Going to a smaller publication (local newspaper, B2B, some desks of nationals, minority publications, indie magazines, real life weeklies, customer publishers), or somewhere with a strong online output will give you a better platform to learn, pitch and get published.
2. IDEAS
This carries on from my earlier point. PITCH AND GET PUBLISHED!
When you’ve secured your placement make sure you’ve read the publication you’re heading to. Order back copies if it’s a hard-to-get B2B and depending on which department/desk you’re on, look at the subjects they cover and recently published features.
Work up three strong pitches. Send out emails, file FOIs, start digging and form a pitch. When you arrive on work experience, find the commissioning editor/news editor/relevant person and when they’ve got a few minutes free ask if you can email over your ideas or grab a chat.
Also, pictures, strong case studies and exclusive material will get you noticed – and published.
3. SMILE
There’ll be times when you’ll be given a less than desirable task to do (I once had to transcribe an interview that lasted for 70 minutes and the interviewee spoke as if he’d just dropped a pill) but it’s important to do it with a smile on your face. Sometimes it’s a test – a test of your attitude and how meticulous you are when faced with difficult or dry tasks. Word gets around newsrooms if the intern’s got an attitude or is wearing a ‘screw face’ – don’t let that be you!
4. PICK IT UP
D0n’t be afraid to answer the phone.
5. GET TOOLED UP
Be armed with two notebooks, a dictaphone with spare batteries, a telephone pick up/microphone, five pens (I lost a pen every day without fail), a small point-and-shoot camera, a USB stick, a phone charger and a small umbrella. If you’re doing a lot of field reporting, make sure you take your laptop battery charger.
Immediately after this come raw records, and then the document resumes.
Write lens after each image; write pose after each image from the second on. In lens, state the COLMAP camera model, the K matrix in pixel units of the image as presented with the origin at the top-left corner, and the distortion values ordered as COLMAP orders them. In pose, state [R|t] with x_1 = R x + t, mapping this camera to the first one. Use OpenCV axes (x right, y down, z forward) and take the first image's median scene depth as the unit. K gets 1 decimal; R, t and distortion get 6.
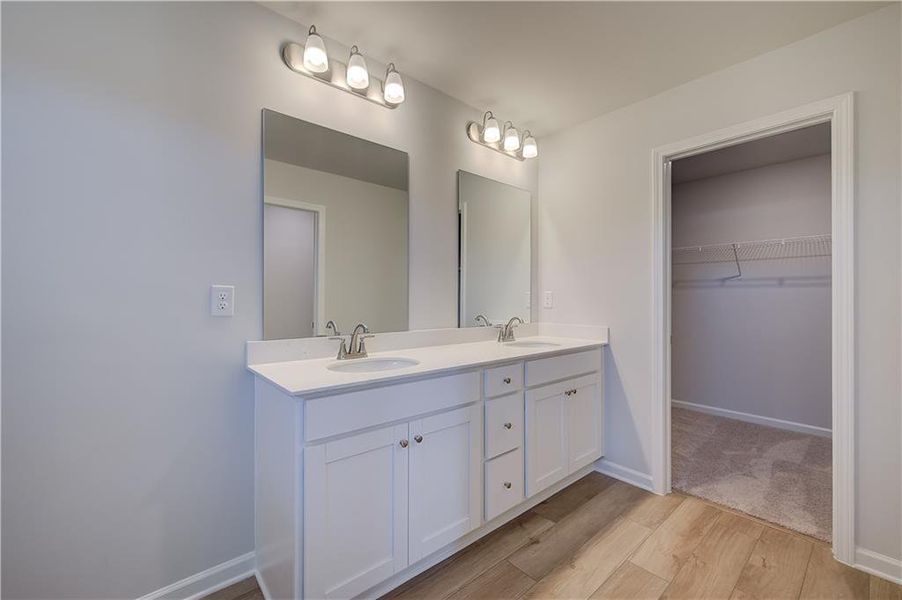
lens RADIAL K [[361.5, 0, 455.2], [0, 361.5, 298.4], [0, 0, 1]] dist [0.002396, -0.000079]
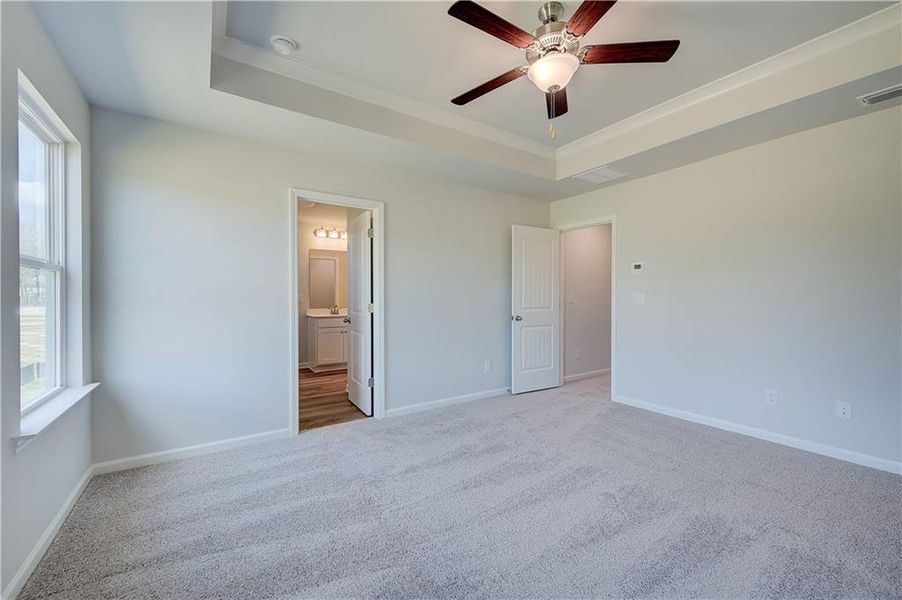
lens RADIAL K [[361.5, 0, 455.2], [0, 361.5, 298.4], [0, 0, 1]] dist [0.002396, -0.000079]
pose [[0.991119, -0.006228, -0.132832, 1.416929], [0.007373, 0.999940, 0.008132, -0.010389], [0.132773, -0.009039, 0.991105, -2.452024]]
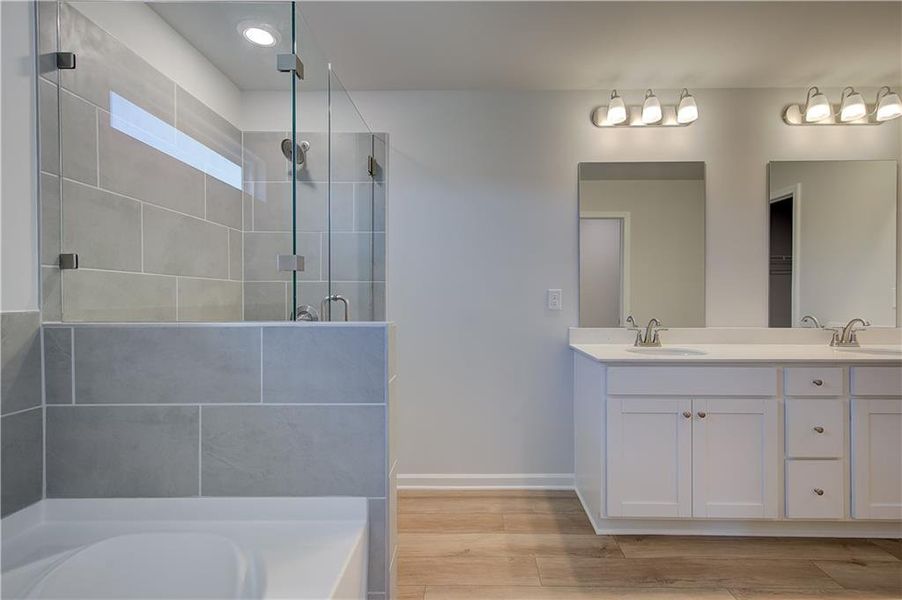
lens RADIAL K [[382.4, 0, 454.5], [0, 382.4, 300.2], [0, 0, 1]] dist [0.001267, 0.000362]
pose [[0.701807, 0.001225, -0.712366, 0.182182], [0.005054, 0.999965, 0.006699, -0.002831], [0.712349, -0.008301, 0.701776, -0.377671]]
I got so much out of my work placements and it helped me figure out the kind of journalist I wanted to be and I got to hone the skills I gained before and during the course. More importantly I got to write – to really write – and build a strong portfolio which I was able to take to my interview at News International and speak confidently about my experience.
City has a great rep and editors know that they can put some amount of trust in a City MA student because they’ve got the basics under their belt.
OBVIOUSLY there’s no right or wrong answer… but observe the journalists and how they work and get to know them (contacts), offer to help out where appropriate, take all feedback (constructive and otherwise) and build on it.
Don’t be cocky but be confident - you might not be there for long, but you’ll want to be remembered as the intern who went the extra mile.